# What you have to do
Work out how many lines in the following entries contain the string "AgreementType", and write only that number.

[Start of section]

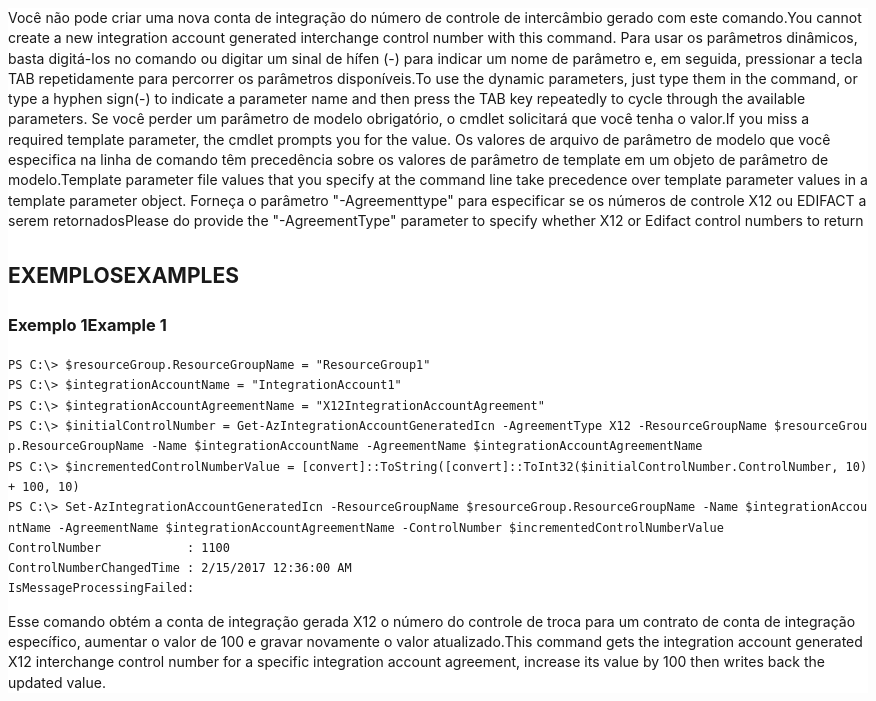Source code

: <span data-ttu-id="a00e4-109">Você não pode criar uma nova conta de integração do número de controle de intercâmbio gerado com este comando.</span><span class="sxs-lookup"><span data-stu-id="a00e4-109">You cannot create a new integration account generated interchange control number with this command.</span></span>
<span data-ttu-id="a00e4-110">Para usar os parâmetros dinâmicos, basta digitá-los no comando ou digitar um sinal de hífen (-) para indicar um nome de parâmetro e, em seguida, pressionar a tecla TAB repetidamente para percorrer os parâmetros disponíveis.</span><span class="sxs-lookup"><span data-stu-id="a00e4-110">To use the dynamic parameters, just type them in the command, or type a hyphen sign(-) to indicate a parameter name and then press the TAB key repeatedly to cycle through the available parameters.</span></span>
<span data-ttu-id="a00e4-111">Se você perder um parâmetro de modelo obrigatório, o cmdlet solicitará que você tenha o valor.</span><span class="sxs-lookup"><span data-stu-id="a00e4-111">If you miss a required template parameter, the cmdlet prompts you for the value.</span></span>
<span data-ttu-id="a00e4-112">Os valores de arquivo de parâmetro de modelo que você especifica na linha de comando têm precedência sobre os valores de parâmetro de template em um objeto de parâmetro de modelo.</span><span class="sxs-lookup"><span data-stu-id="a00e4-112">Template parameter file values that you specify at the command line take precedence over template parameter values in a template parameter object.</span></span>
<span data-ttu-id="a00e4-113">Forneça o parâmetro "-Agreementtype" para especificar se os números de controle X12 ou EDIFACT a serem retornados</span><span class="sxs-lookup"><span data-stu-id="a00e4-113">Please do provide the "-AgreementType" parameter to specify whether X12 or Edifact control numbers to return</span></span>

## <span data-ttu-id="a00e4-114">EXEMPLOS</span><span class="sxs-lookup"><span data-stu-id="a00e4-114">EXAMPLES</span></span>

### <span data-ttu-id="a00e4-115">Exemplo 1</span><span class="sxs-lookup"><span data-stu-id="a00e4-115">Example 1</span></span>
```
PS C:\> $resourceGroup.ResourceGroupName = "ResourceGroup1"
PS C:\> $integrationAccountName = "IntegrationAccount1"
PS C:\> $integrationAccountAgreementName = "X12IntegrationAccountAgreement"
PS C:\> $initialControlNumber = Get-AzIntegrationAccountGeneratedIcn -AgreementType X12 -ResourceGroupName $resourceGroup.ResourceGroupName -Name $integrationAccountName -AgreementName $integrationAccountAgreementName
PS C:\> $incrementedControlNumberValue = [convert]::ToString([convert]::ToInt32($initialControlNumber.ControlNumber, 10) + 100, 10)
PS C:\> Set-AzIntegrationAccountGeneratedIcn -ResourceGroupName $resourceGroup.ResourceGroupName -Name $integrationAccountName -AgreementName $integrationAccountAgreementName -ControlNumber $incrementedControlNumberValue
ControlNumber            : 1100
ControlNumberChangedTime : 2/15/2017 12:36:00 AM
IsMessageProcessingFailed:
```

<span data-ttu-id="a00e4-116">Esse comando obtém a conta de integração gerada X12 o número do controle de troca para um contrato de conta de integração específico, aumentar o valor de 100 e gravar novamente o valor atualizado.</span><span class="sxs-lookup"><span data-stu-id="a00e4-116">This command gets the integration account generated X12 interchange control number for a specific integration account agreement, increase its value by 100 then writes back the updated value.</span></span>
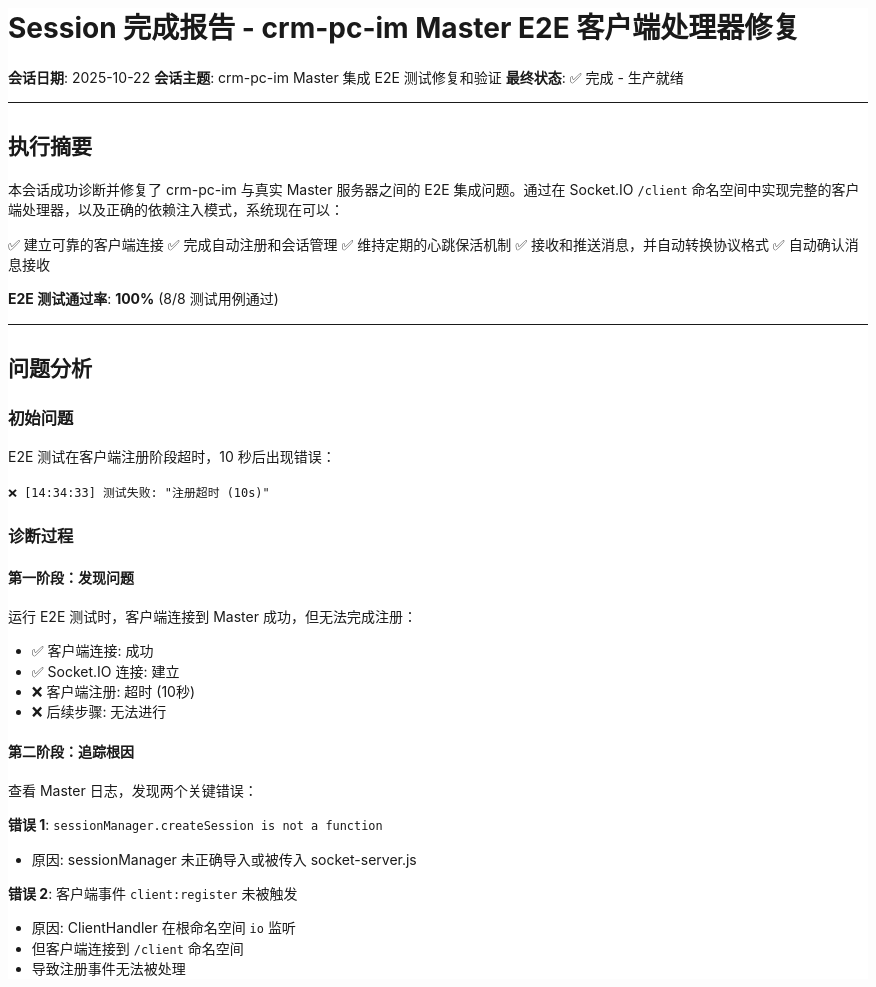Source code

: # Session 完成报告 - crm-pc-im Master E2E 客户端处理器修复

**会话日期**: 2025-10-22
**会话主题**: crm-pc-im Master 集成 E2E 测试修复和验证
**最终状态**: ✅ 完成 - 生产就绪

---

## 执行摘要

本会话成功诊断并修复了 crm-pc-im 与真实 Master 服务器之间的 E2E 集成问题。通过在 Socket.IO `/client` 命名空间中实现完整的客户端处理器，以及正确的依赖注入模式，系统现在可以：

✅ 建立可靠的客户端连接
✅ 完成自动注册和会话管理
✅ 维持定期的心跳保活机制
✅ 接收和推送消息，并自动转换协议格式
✅ 自动确认消息接收

**E2E 测试通过率**: **100%** (8/8 测试用例通过)

---

## 问题分析

### 初始问题
E2E 测试在客户端注册阶段超时，10 秒后出现错误：

```
❌ [14:34:33] 测试失败: "注册超时 (10s)"
```

### 诊断过程

#### 第一阶段：发现问题
运行 E2E 测试时，客户端连接到 Master 成功，但无法完成注册：
- ✅ 客户端连接: 成功
- ✅ Socket.IO 连接: 建立
- ❌ 客户端注册: 超时 (10秒)
- ❌ 后续步骤: 无法进行

#### 第二阶段：追踪根因
查看 Master 日志，发现两个关键错误：

**错误 1**: `sessionManager.createSession is not a function`
- 原因: sessionManager 未正确导入或被传入 socket-server.js

**错误 2**: 客户端事件 `client:register` 未被触发
- 原因: ClientHandler 在根命名空间 `io` 监听
- 但客户端连接到 `/client` 命名空间
- 导致注册事件无法被处理
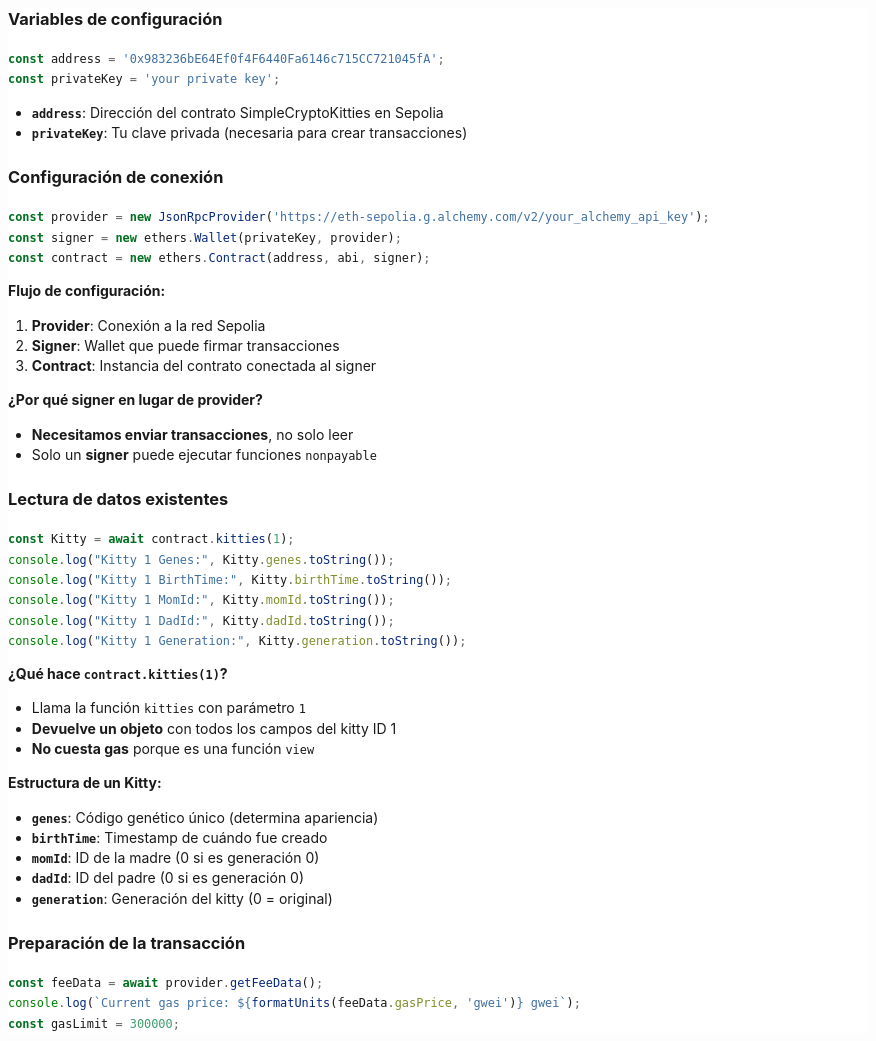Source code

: ### **Variables de configuración**
```javascript
const address = '0x983236bE64Ef0f4F6440Fa6146c715CC721045fA';
const privateKey = 'your private key';
```
- **`address`**: Dirección del contrato SimpleCryptoKitties en Sepolia
- **`privateKey`**: Tu clave privada (necesaria para crear transacciones)

### **Configuración de conexión**
```javascript
const provider = new JsonRpcProvider('https://eth-sepolia.g.alchemy.com/v2/your_alchemy_api_key');
const signer = new ethers.Wallet(privateKey, provider);
const contract = new ethers.Contract(address, abi, signer);
```

**Flujo de configuración:**
1. **Provider**: Conexión a la red Sepolia
2. **Signer**: Wallet que puede firmar transacciones
3. **Contract**: Instancia del contrato conectada al signer

**¿Por qué signer en lugar de provider?**
- **Necesitamos enviar transacciones**, no solo leer
- Solo un **signer** puede ejecutar funciones `nonpayable`

### **Lectura de datos existentes**
```javascript
const Kitty = await contract.kitties(1);
console.log("Kitty 1 Genes:", Kitty.genes.toString());
console.log("Kitty 1 BirthTime:", Kitty.birthTime.toString());
console.log("Kitty 1 MomId:", Kitty.momId.toString());
console.log("Kitty 1 DadId:", Kitty.dadId.toString());
console.log("Kitty 1 Generation:", Kitty.generation.toString());
```

**¿Qué hace `contract.kitties(1)`?**
- Llama la función `kitties` con parámetro `1`
- **Devuelve un objeto** con todos los campos del kitty ID 1
- **No cuesta gas** porque es una función `view`

**Estructura de un Kitty:**
- **`genes`**: Código genético único (determina apariencia)
- **`birthTime`**: Timestamp de cuándo fue creado
- **`momId`**: ID de la madre (0 si es generación 0)
- **`dadId`**: ID del padre (0 si es generación 0)
- **`generation`**: Generación del kitty (0 = original)

### **Preparación de la transacción**
```javascript
const feeData = await provider.getFeeData();
console.log(`Current gas price: ${formatUnits(feeData.gasPrice, 'gwei')} gwei`);
const gasLimit = 300000;
```
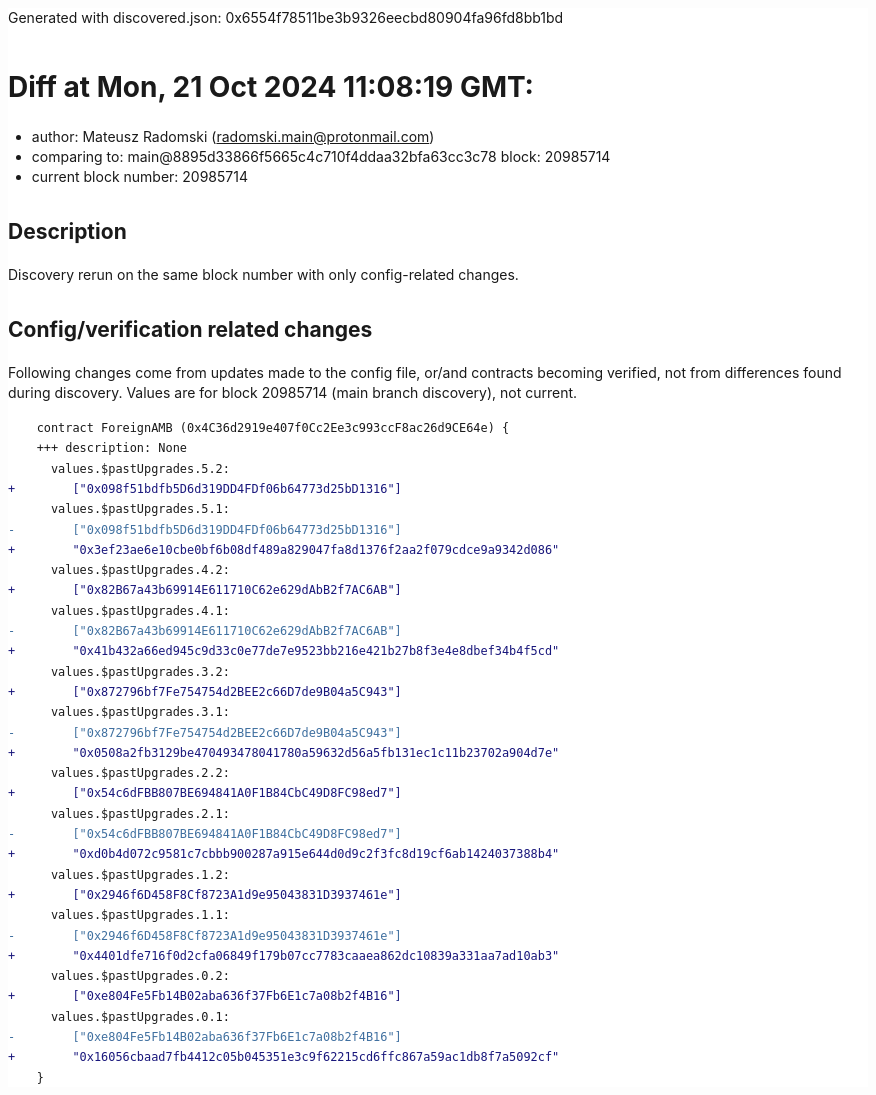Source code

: Generated with discovered.json: 0x6554f78511be3b9326eecbd80904fa96fd8bb1bd

# Diff at Mon, 21 Oct 2024 11:08:19 GMT:

- author: Mateusz Radomski (<radomski.main@protonmail.com>)
- comparing to: main@8895d33866f5665c4c710f4ddaa32bfa63cc3c78 block: 20985714
- current block number: 20985714

## Description

Discovery rerun on the same block number with only config-related changes.

## Config/verification related changes

Following changes come from updates made to the config file,
or/and contracts becoming verified, not from differences found during
discovery. Values are for block 20985714 (main branch discovery), not current.

```diff
    contract ForeignAMB (0x4C36d2919e407f0Cc2Ee3c993ccF8ac26d9CE64e) {
    +++ description: None
      values.$pastUpgrades.5.2:
+        ["0x098f51bdfb5D6d319DD4FDf06b64773d25bD1316"]
      values.$pastUpgrades.5.1:
-        ["0x098f51bdfb5D6d319DD4FDf06b64773d25bD1316"]
+        "0x3ef23ae6e10cbe0bf6b08df489a829047fa8d1376f2aa2f079cdce9a9342d086"
      values.$pastUpgrades.4.2:
+        ["0x82B67a43b69914E611710C62e629dAbB2f7AC6AB"]
      values.$pastUpgrades.4.1:
-        ["0x82B67a43b69914E611710C62e629dAbB2f7AC6AB"]
+        "0x41b432a66ed945c9d33c0e77de7e9523bb216e421b27b8f3e4e8dbef34b4f5cd"
      values.$pastUpgrades.3.2:
+        ["0x872796bf7Fe754754d2BEE2c66D7de9B04a5C943"]
      values.$pastUpgrades.3.1:
-        ["0x872796bf7Fe754754d2BEE2c66D7de9B04a5C943"]
+        "0x0508a2fb3129be470493478041780a59632d56a5fb131ec1c11b23702a904d7e"
      values.$pastUpgrades.2.2:
+        ["0x54c6dFBB807BE694841A0F1B84CbC49D8FC98ed7"]
      values.$pastUpgrades.2.1:
-        ["0x54c6dFBB807BE694841A0F1B84CbC49D8FC98ed7"]
+        "0xd0b4d072c9581c7cbbb900287a915e644d0d9c2f3fc8d19cf6ab1424037388b4"
      values.$pastUpgrades.1.2:
+        ["0x2946f6D458F8Cf8723A1d9e95043831D3937461e"]
      values.$pastUpgrades.1.1:
-        ["0x2946f6D458F8Cf8723A1d9e95043831D3937461e"]
+        "0x4401dfe716f0d2cfa06849f179b07cc7783caaea862dc10839a331aa7ad10ab3"
      values.$pastUpgrades.0.2:
+        ["0xe804Fe5Fb14B02aba636f37Fb6E1c7a08b2f4B16"]
      values.$pastUpgrades.0.1:
-        ["0xe804Fe5Fb14B02aba636f37Fb6E1c7a08b2f4B16"]
+        "0x16056cbaad7fb4412c05b045351e3c9f62215cd6ffc867a59ac1db8f7a5092cf"
    }
```
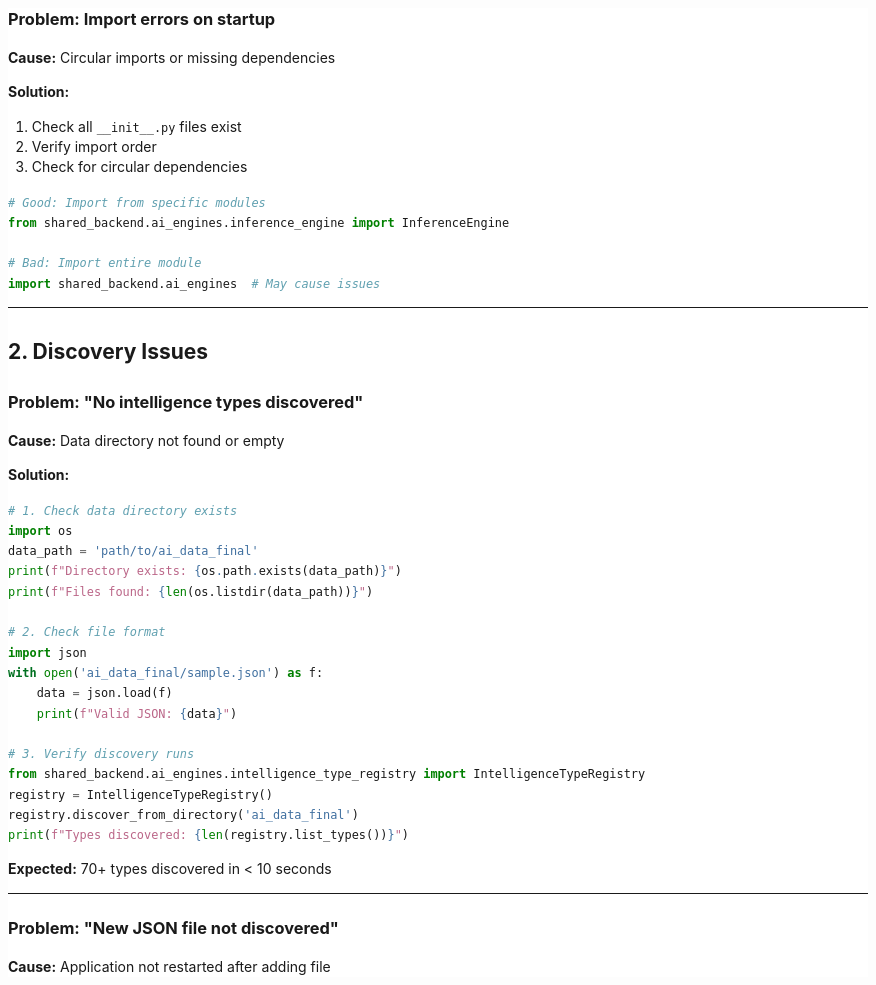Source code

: 
### Problem: Import errors on startup

**Cause:** Circular imports or missing dependencies

**Solution:**
1. Check all `__init__.py` files exist
2. Verify import order
3. Check for circular dependencies

```python
# Good: Import from specific modules
from shared_backend.ai_engines.inference_engine import InferenceEngine

# Bad: Import entire module
import shared_backend.ai_engines  # May cause issues
```

---

## 2. Discovery Issues

### Problem: "No intelligence types discovered"

**Cause:** Data directory not found or empty

**Solution:**
```python
# 1. Check data directory exists
import os
data_path = 'path/to/ai_data_final'
print(f"Directory exists: {os.path.exists(data_path)}")
print(f"Files found: {len(os.listdir(data_path))}")

# 2. Check file format
import json
with open('ai_data_final/sample.json') as f:
    data = json.load(f)
    print(f"Valid JSON: {data}")

# 3. Verify discovery runs
from shared_backend.ai_engines.intelligence_type_registry import IntelligenceTypeRegistry
registry = IntelligenceTypeRegistry()
registry.discover_from_directory('ai_data_final')
print(f"Types discovered: {len(registry.list_types())}")
```

**Expected:** 70+ types discovered in < 10 seconds

---

### Problem: "New JSON file not discovered"

**Cause:** Application not restarted after adding file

[End of section]

# Answer to this task
2